Treating Physician Reports in ERISA Claims Under Seventh Circuit case law, information provided from the treating physicians in ERISA claims is likely superior to the information generated by an insurer’s medical consultant, especially in a case where the consultant does not conduct a physical examination. Hawkins v. First Union Corporation Long Term Disability Plan, 326 F.3d 914, 917 (7th Cir. 2003), citing Bali v. Blue Cross & Blue Shield Ass’n, 873 F.2d 1043, 1048 (7th Cir. 1989); cf. Whitson v. Finch, 437 F.2d 728, 732 (6th Cir. 1971). Although an ERISA plan administrator may give weight to doctors who only do a medical record review, the Seventh Circuit recently held that a plan administrator’s reliance on record-reviewing doctors who selectively criticize the overwhelming evidence provided by treating physicians is part of “a larger pattern of arbitrary and capricious decision-making.” Holmstrom v. Metropolitan Life Ins. Co., 615 F.3d 758, 775 (7th Cir. 2010); see also Love v. Nat’l City Corp.
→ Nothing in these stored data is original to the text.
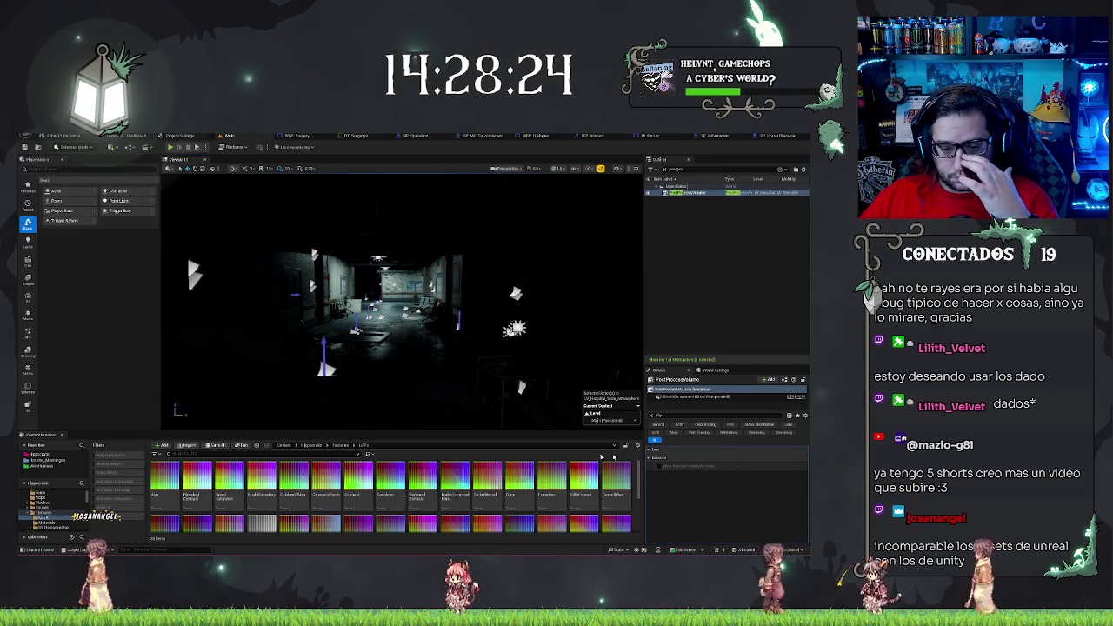
Select a LUT texture and filter the Details panel with 'l' to reach Color Grading LUT
{"action": "left_click", "coordinate": [388, 486]}
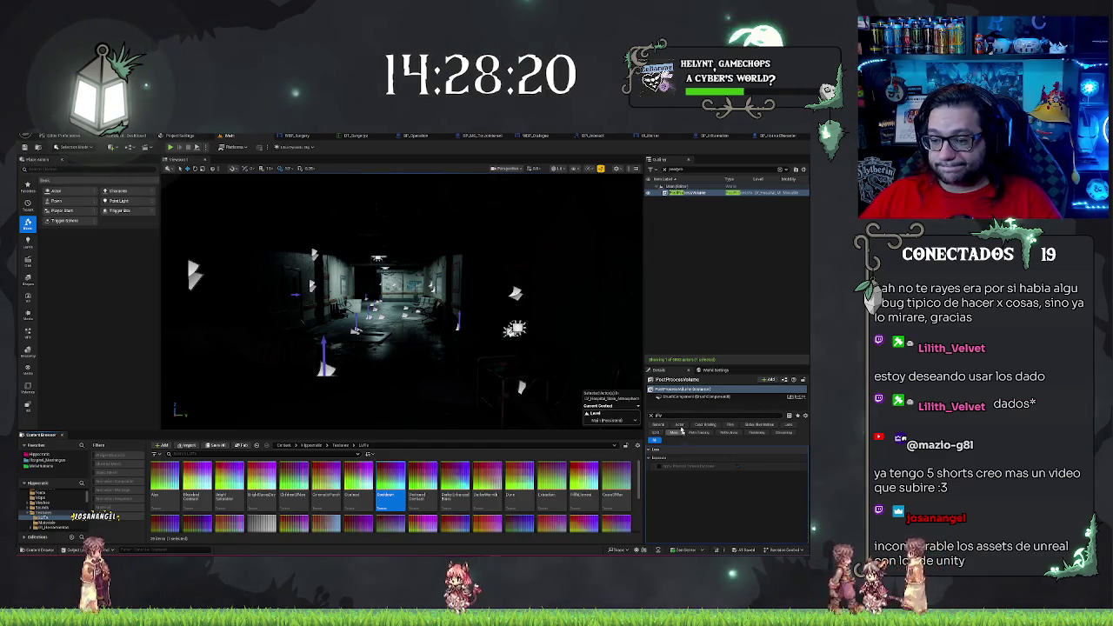
{"action": "type", "text": "l"}
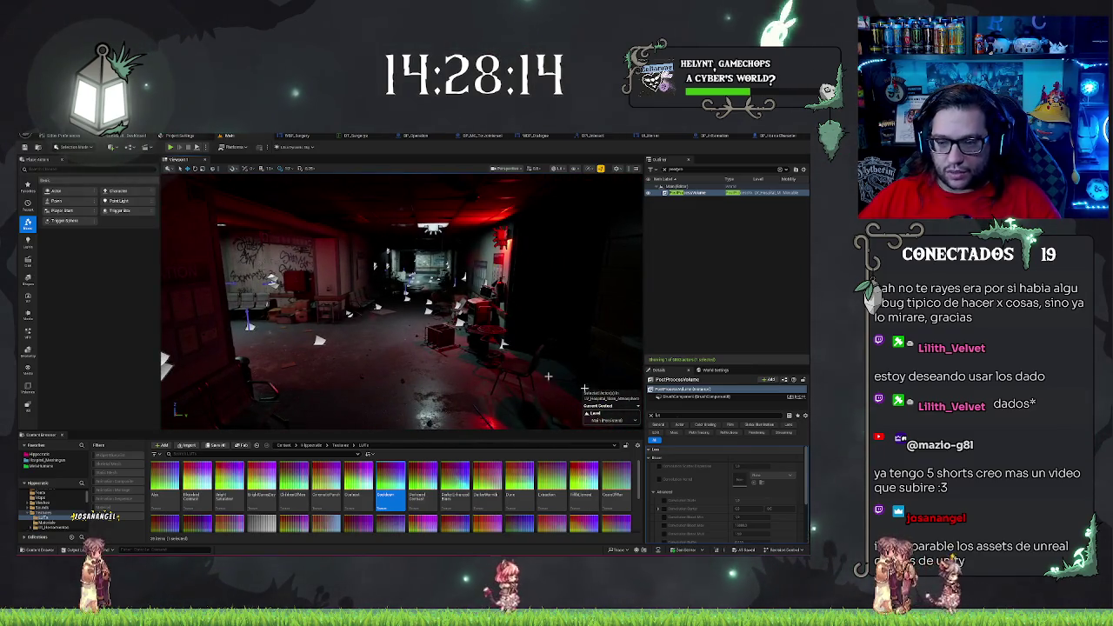
{"action": "scroll", "coordinate": [713, 475], "scroll_direction": "down", "scroll_amount": 2}
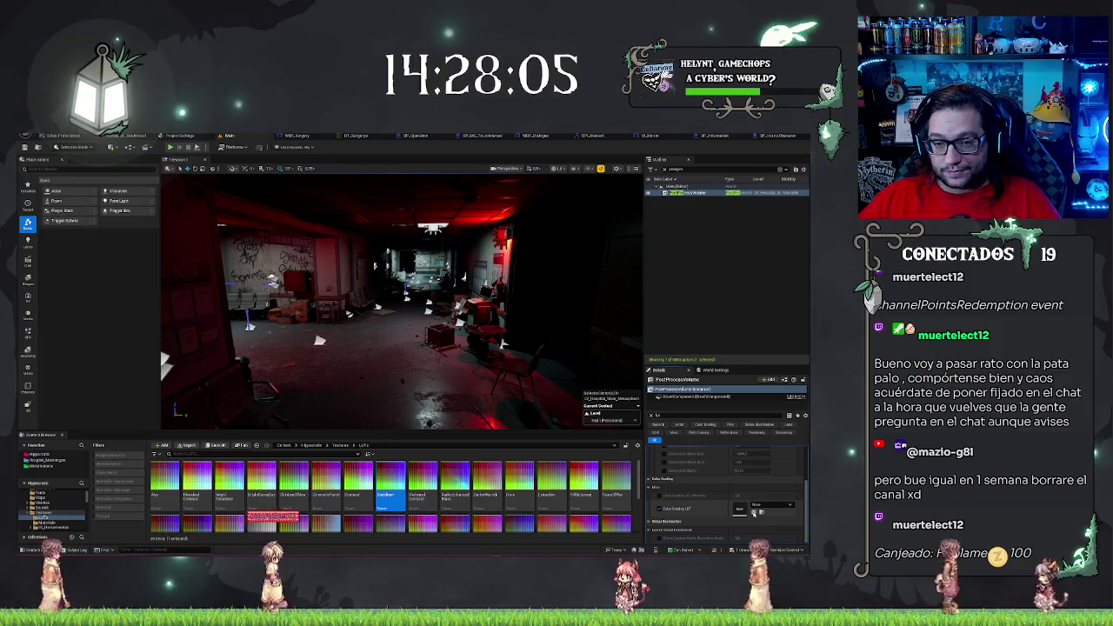
Assign several LUTs to Color Grading LUT, including a grey greyscale grade
{"action": "left_click", "coordinate": [753, 511]}
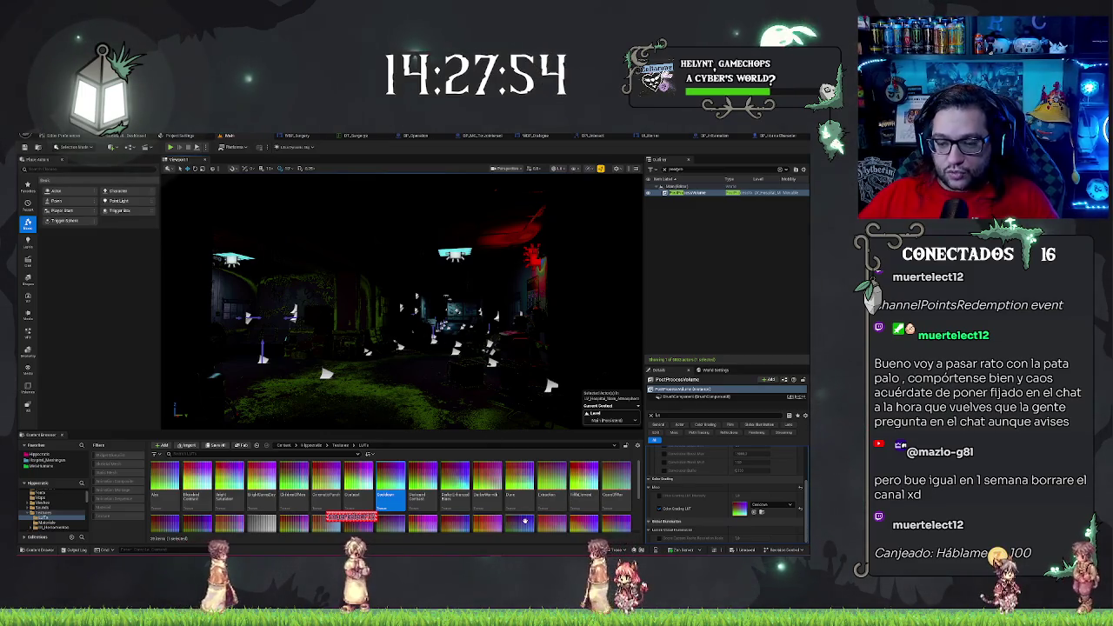
{"action": "left_click", "coordinate": [753, 511]}
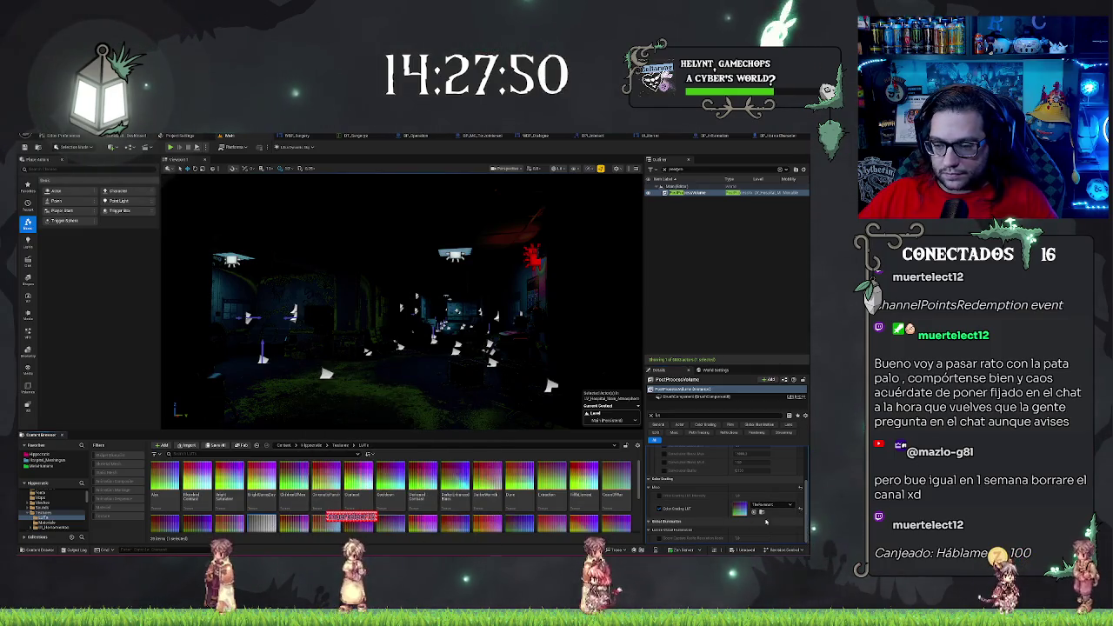
{"action": "left_click", "coordinate": [754, 512]}
{"action": "mouse_move", "coordinate": [400, 304]}
{"action": "left_mouse_down"}
{"action": "mouse_move", "coordinate": [418, 252]}
{"action": "mouse_move", "coordinate": [452, 287]}
{"action": "mouse_move", "coordinate": [417, 305]}
{"action": "left_mouse_up"}
Apply the Azur LUT, then finish with the Dune LUT on the volume
{"action": "left_click", "coordinate": [165, 478]}
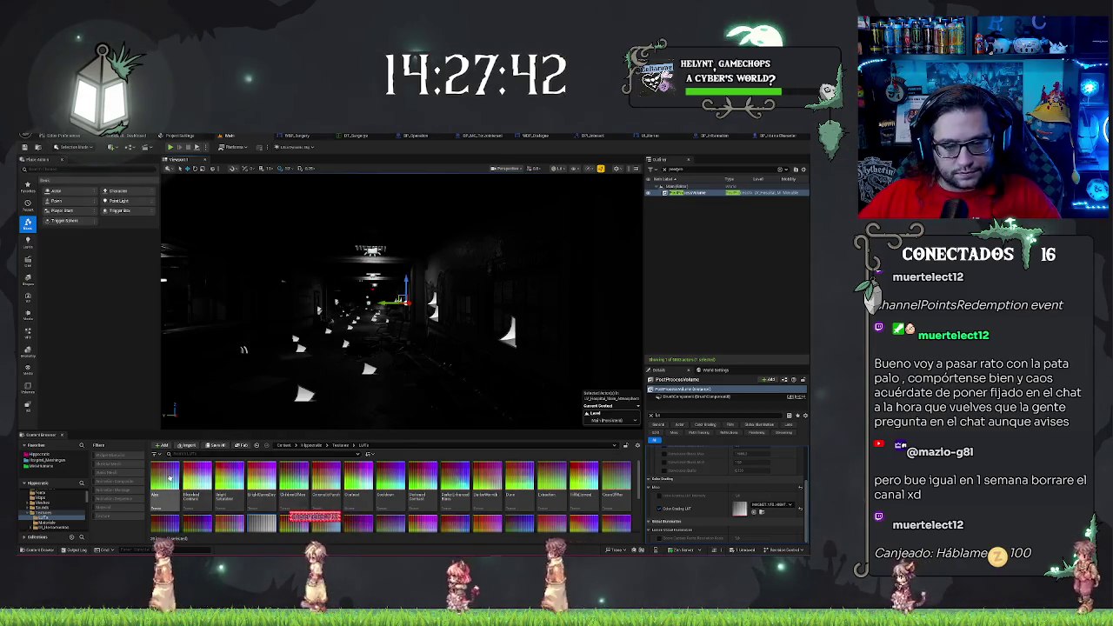
{"action": "left_click", "coordinate": [754, 511]}
{"action": "mouse_move", "coordinate": [400, 296]}
{"action": "left_mouse_down"}
{"action": "mouse_move", "coordinate": [435, 305]}
{"action": "mouse_move", "coordinate": [400, 294]}
{"action": "left_mouse_up"}
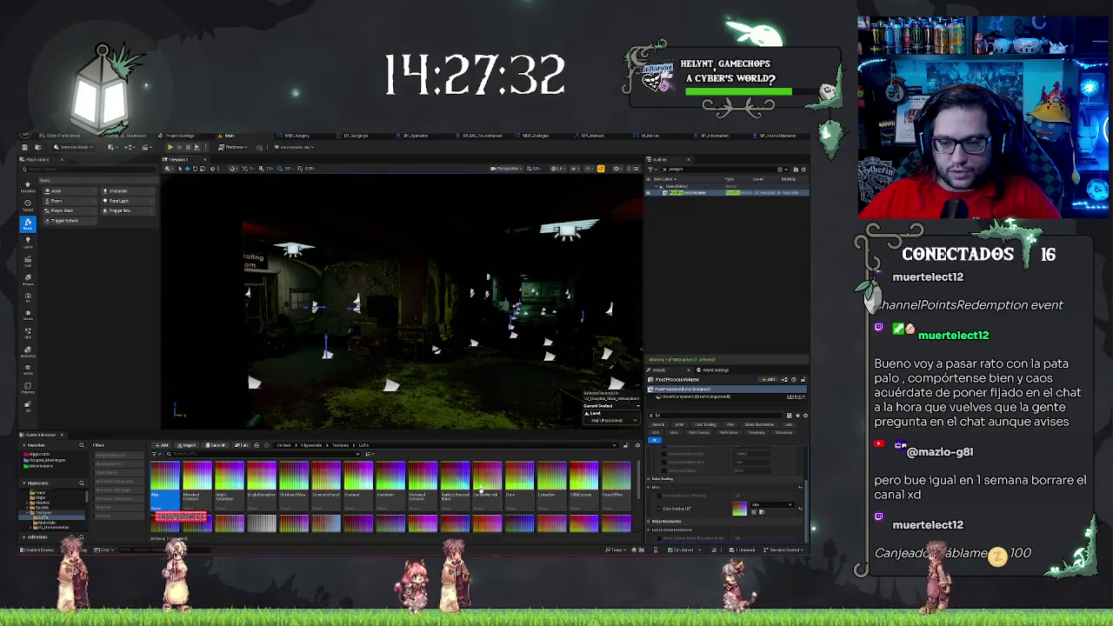
{"action": "left_click_drag", "start_coordinate": [513, 482], "coordinate": [757, 508]}
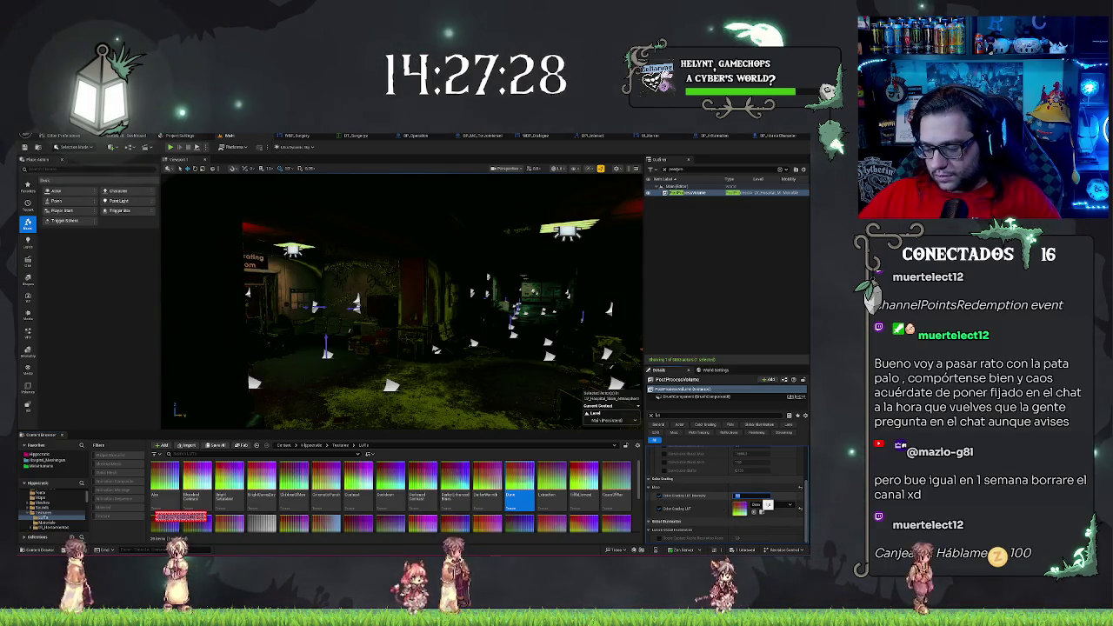
{"action": "left_click_drag", "start_coordinate": [167, 178], "coordinate": [167, 179]}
Welfare Benefit Plan, 574 F.3d 392, 396-97 (7th Cir. 2009) (denial of benefits was arbitrary where “neither [denial] letter explained why the reviewer chose to discredit the evaluations and conclusions of Love’s treating physicians” and “every doctor that personally examined Love concluded that she was unable to work”) and Demaree v. Life Ins. Co. of North America, —F.Supp.2d— (S.D.Ind. June 1, 2011) (The decision to reject the opinion of a treating physician must have some rational basis).
In evaluating a claim for disability benefits, an insurer or plan administrator may also not summarily reject a treating physicians’ opinion in favor of the opinion of its own consulting physicians without sufficient reason for doing so and an explanation to the claimant. Hackett v. Xerox Corp. Long-Term Disability Income Plan, 315 F.3d 771, 775 (7th Cir. 2003) (“Conclusions without explanation do not provide the requisite reasoning and do not allow for effective review.”); see also Leger v. Tribune Co. Long Term Disability Plan, 557 F.3d 823, 823 (7th Cir. 2009) (rejecting, without explanation, important aspects of evidence presented by a claimant is an abuse of discretion). The Seventh Circuit explicitly requires ERISA plan administrators to provide claimants with an explanation as to why critical, supportive medical evidence is rejected. Halpin v. W.W. Grainger, Inc., 962 F.2d 685, 695 (7th Cir. 1992) (“[T]he reasons for rejecting evidence must be articulated if there is to be meaningful appellate review.”). Moreover, plan administrators may not “arbitrarily refuse to credit a claimant’s reliable evidence, including the opinions of a treating physician.” Black & Decker Disability Plan v. Nord, 538 U.S. 822, 834 (2003) (emphasis added). The Supreme Court in Nord recognized that “treating physicians, as a rule, have a greater opportunity than consultants to know and observe the patient as an individual.” Id. at 832.
An insurer or plan administrator’s selective readings of the evidence that are not consistent with the entire picture is a hallmark of an unreasonable determination. Holmstrom, 615 F.3d at 777; see also Majeski v. Metropolitan Life Ins. Co., 590 F.3d 478, 483-84 (7th Cir. 2009) (holding that denial decision was arbitrary where insurer selectively relied on pieces of evidence to support denial of benefits, while that evidence in context demonstrated disability); Leger, 557 F.3d at 832-33 (denial decision was arbitrary where insurer “cherry-picked the statements from her medical history that supported the decision to determine her benefits, while ignoring a wealth of evidence to support her claim that she was totally disabled”). A determination to terminate or deny disability benefits will not be deemed reasonable unless the plan administrator or insurer gives sufficient weight to the treating physicians’ opinion regarding his or her patient’s functionality.